● **EXTRACT**
---------------

I don’t even think I got through my second martini before I was too drunk to be seated. We quickly got ready back at the bed and breakfast and headed out for day 1 of Buku Festival. Our uber driver dropped us off at the staff entrance/loading area, so no one checked our wristbands. The same thing happened the next day.

 

After resting Friday evening, we went out to Bourbon Street after the festival ended on Saturday. Nothing really prepared me for what nighttime Bourbon Street turned out to be. Here’s my takeaway:

  1. There is SO much garbage everywhere (either from poor city management or the sheer volume of bottles, cups, and cans, or perhaps a combination of both)

  2. The liter-large frozen daiquiris are an epidemic

  3. Every bar flood will try to grab hold of your shoes

  4. ATM fees on this street are a crime

Bourbon street is mayhem, and anything goes. At the end of the night, we stopped at a random hole in the wall for chicken tenders and fries and ended up chatting with a transplant from Hawaii who sounded just as depressed here as he described himself to be in Hawaii.

Sainte Germain House, which according to local lore is resident to a vampire!

I have heard about the destruction of Hurricane Katrina, but seeing the lingering effects more than ten years later is another entirely sobering experience. Most of New Orleans is below sea level but built on man-made levees, which is almost always a recipe for disaster. At its most severe, 80% of the city was underwater. Over in Mississippi, the storm drowned three-story buildings. Despite the relatively low death toll, an estimated 400,000 people were left homeless. The city reported an estimated loss of $125 billion. After being picked up from the Airport, I asked my Uber driver about his experience with Katrina. He gave a brief pause, pointed to the highway we were driving over and said, “you see this highway? This part of the highway was completely underwater.”

---------------

● **INPUT DATA**

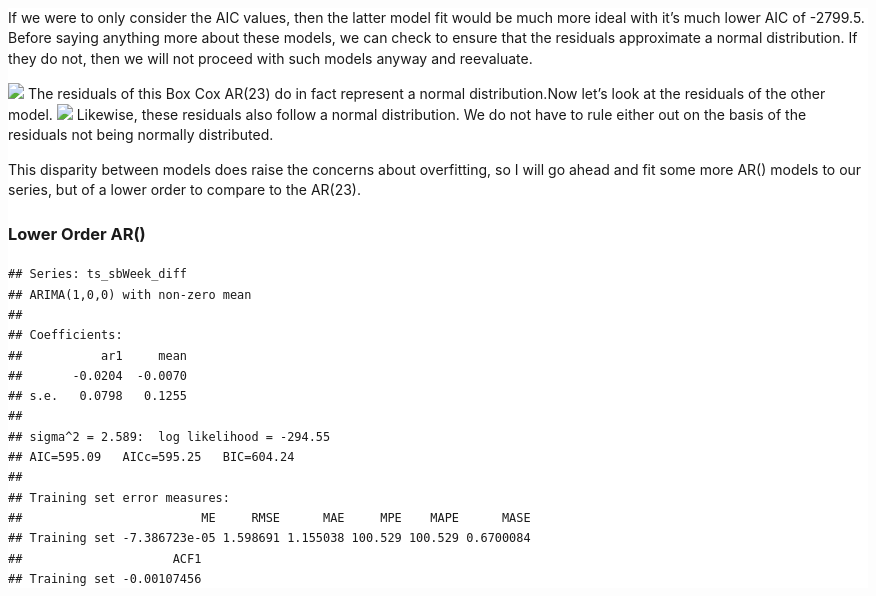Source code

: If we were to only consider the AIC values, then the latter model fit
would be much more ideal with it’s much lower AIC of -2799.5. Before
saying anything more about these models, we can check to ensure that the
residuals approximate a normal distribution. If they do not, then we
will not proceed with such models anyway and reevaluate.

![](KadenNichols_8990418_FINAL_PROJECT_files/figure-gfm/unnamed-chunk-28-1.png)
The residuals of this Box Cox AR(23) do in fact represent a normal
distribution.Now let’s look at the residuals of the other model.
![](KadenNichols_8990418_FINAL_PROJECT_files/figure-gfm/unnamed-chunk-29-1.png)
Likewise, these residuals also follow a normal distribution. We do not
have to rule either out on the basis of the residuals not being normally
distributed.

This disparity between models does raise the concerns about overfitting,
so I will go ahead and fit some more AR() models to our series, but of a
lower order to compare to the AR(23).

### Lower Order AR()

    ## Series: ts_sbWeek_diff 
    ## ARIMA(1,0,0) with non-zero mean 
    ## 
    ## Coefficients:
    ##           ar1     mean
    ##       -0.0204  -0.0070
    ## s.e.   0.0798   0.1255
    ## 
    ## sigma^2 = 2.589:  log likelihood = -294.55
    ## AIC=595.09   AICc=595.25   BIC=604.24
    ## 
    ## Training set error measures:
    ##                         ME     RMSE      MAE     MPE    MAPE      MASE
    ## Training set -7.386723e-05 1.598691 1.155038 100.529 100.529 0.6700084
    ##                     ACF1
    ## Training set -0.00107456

---------------

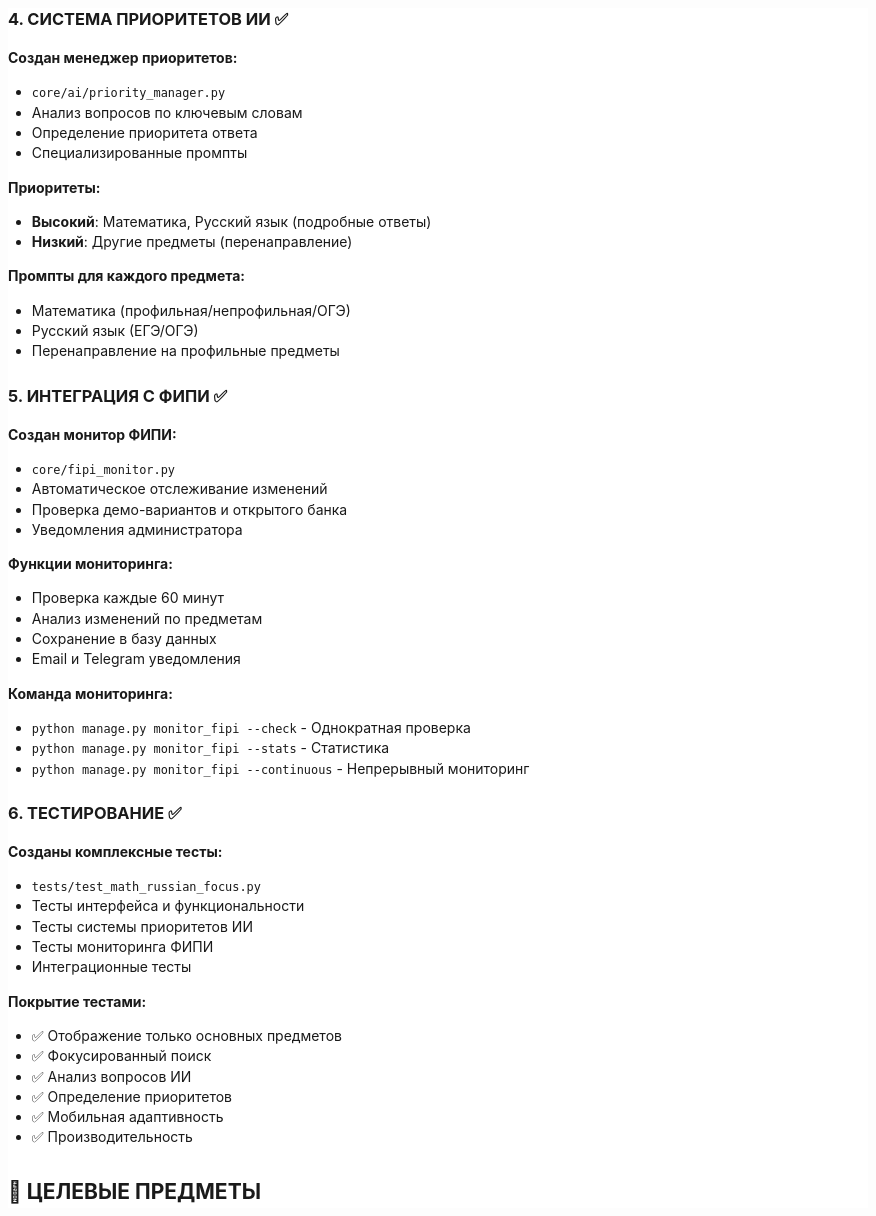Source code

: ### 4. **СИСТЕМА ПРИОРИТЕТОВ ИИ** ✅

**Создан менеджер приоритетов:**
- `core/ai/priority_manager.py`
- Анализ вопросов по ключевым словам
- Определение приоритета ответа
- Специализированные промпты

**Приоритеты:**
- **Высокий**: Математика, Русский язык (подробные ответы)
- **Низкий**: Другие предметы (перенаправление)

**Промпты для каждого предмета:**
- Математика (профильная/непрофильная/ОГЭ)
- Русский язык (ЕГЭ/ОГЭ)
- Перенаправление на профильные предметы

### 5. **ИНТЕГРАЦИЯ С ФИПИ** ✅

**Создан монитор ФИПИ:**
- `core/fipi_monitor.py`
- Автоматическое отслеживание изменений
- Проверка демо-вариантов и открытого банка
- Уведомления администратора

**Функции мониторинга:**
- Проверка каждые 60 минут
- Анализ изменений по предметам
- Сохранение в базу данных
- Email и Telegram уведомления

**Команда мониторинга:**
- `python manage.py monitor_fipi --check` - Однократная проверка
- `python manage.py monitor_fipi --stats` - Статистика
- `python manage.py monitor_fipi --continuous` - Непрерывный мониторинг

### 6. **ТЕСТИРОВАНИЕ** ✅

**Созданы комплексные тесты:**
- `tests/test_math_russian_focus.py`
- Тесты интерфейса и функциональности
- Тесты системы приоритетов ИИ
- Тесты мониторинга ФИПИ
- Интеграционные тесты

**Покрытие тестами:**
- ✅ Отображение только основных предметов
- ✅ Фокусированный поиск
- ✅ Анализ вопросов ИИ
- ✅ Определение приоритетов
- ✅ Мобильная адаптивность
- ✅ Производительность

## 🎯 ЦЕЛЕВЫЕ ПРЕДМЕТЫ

---------------

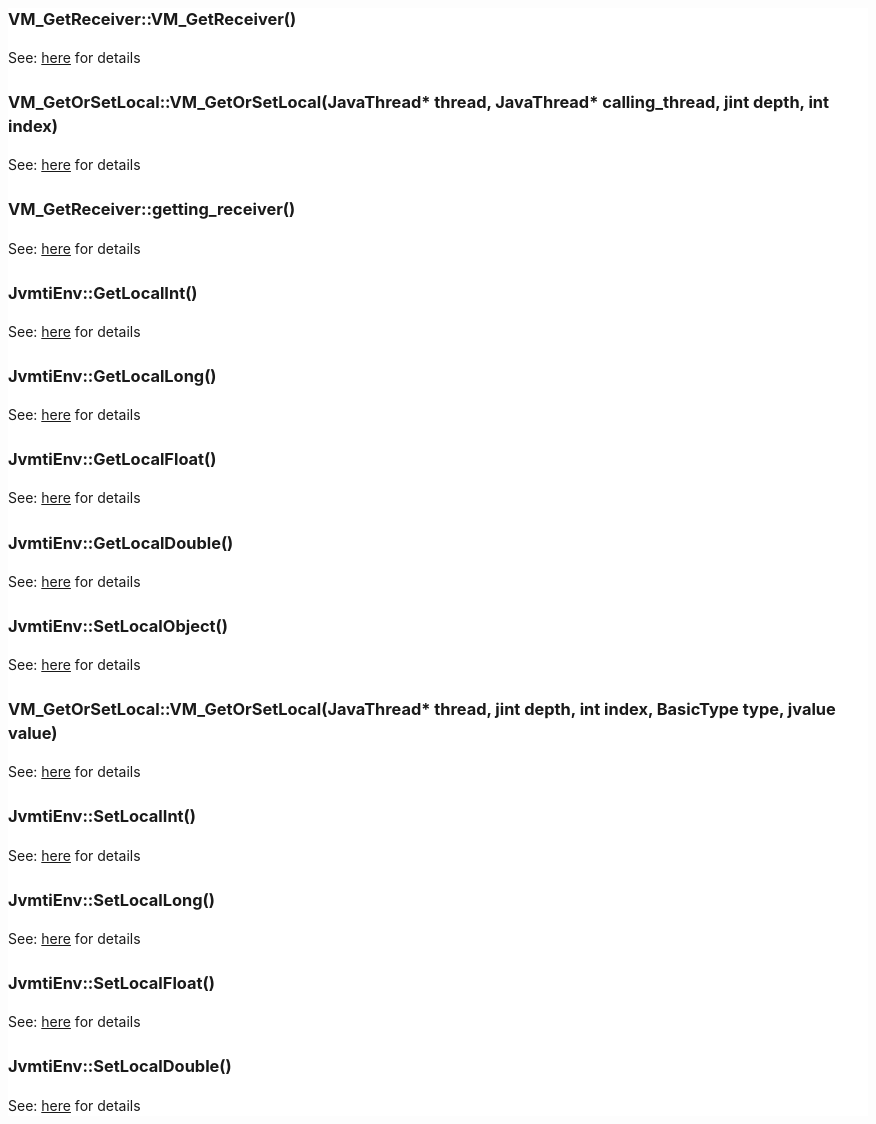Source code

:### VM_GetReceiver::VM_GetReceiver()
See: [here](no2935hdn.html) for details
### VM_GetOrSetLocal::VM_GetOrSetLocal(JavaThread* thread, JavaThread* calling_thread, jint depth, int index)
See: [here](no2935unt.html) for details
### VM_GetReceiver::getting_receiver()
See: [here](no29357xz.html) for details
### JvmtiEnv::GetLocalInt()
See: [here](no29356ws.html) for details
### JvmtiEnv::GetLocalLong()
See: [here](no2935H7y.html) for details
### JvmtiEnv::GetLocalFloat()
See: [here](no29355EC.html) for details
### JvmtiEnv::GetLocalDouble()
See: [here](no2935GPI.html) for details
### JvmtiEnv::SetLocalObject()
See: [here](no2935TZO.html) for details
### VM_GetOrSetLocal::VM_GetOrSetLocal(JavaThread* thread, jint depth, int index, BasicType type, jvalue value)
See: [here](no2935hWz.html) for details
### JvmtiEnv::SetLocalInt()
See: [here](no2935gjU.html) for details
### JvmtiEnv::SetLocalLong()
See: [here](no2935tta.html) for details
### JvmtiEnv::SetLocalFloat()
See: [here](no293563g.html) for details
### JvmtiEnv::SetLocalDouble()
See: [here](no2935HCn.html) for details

---------------

● **TASK INSTRUCTIONS**
- a) Answer these questions using the New Orleans account.
(i) Where did the Uber driver drop the group off for day 1 of Buku Festival?
(ii) What food did the group stop for at the end of the night on Bourbon Street?
(iii) At its most severe, what percentage of New Orleans was underwater?
- b) Rewrite the paragraph of the New Orleans account that begins "I have heard about the destruction of Hurricane Katrina" as a short list, keeping its main facts.
The rows are separate material, unrelated to the New Orleans account.

● **EXERCISE RESULTS**
- a)
(i) At the staff entrance/loading area.
(ii) Chicken tenders and fries.
(iii) 80%.

- b)
- The lingering effects of Hurricane Katrina are still sobering more than ten years later.
- Most of New Orleans lies below sea level on man-made levees, which is almost always a recipe for disaster.
- At the worst point, 80% of the city was underwater.
- In Mississippi, the storm drowned three-story buildings.
- The death toll was relatively low, but an estimated 400,000 people were left homeless.
- The city reported an estimated loss of $125 billion.
- An Uber driver from the airport pointed out a stretch of highway that had been completely underwater.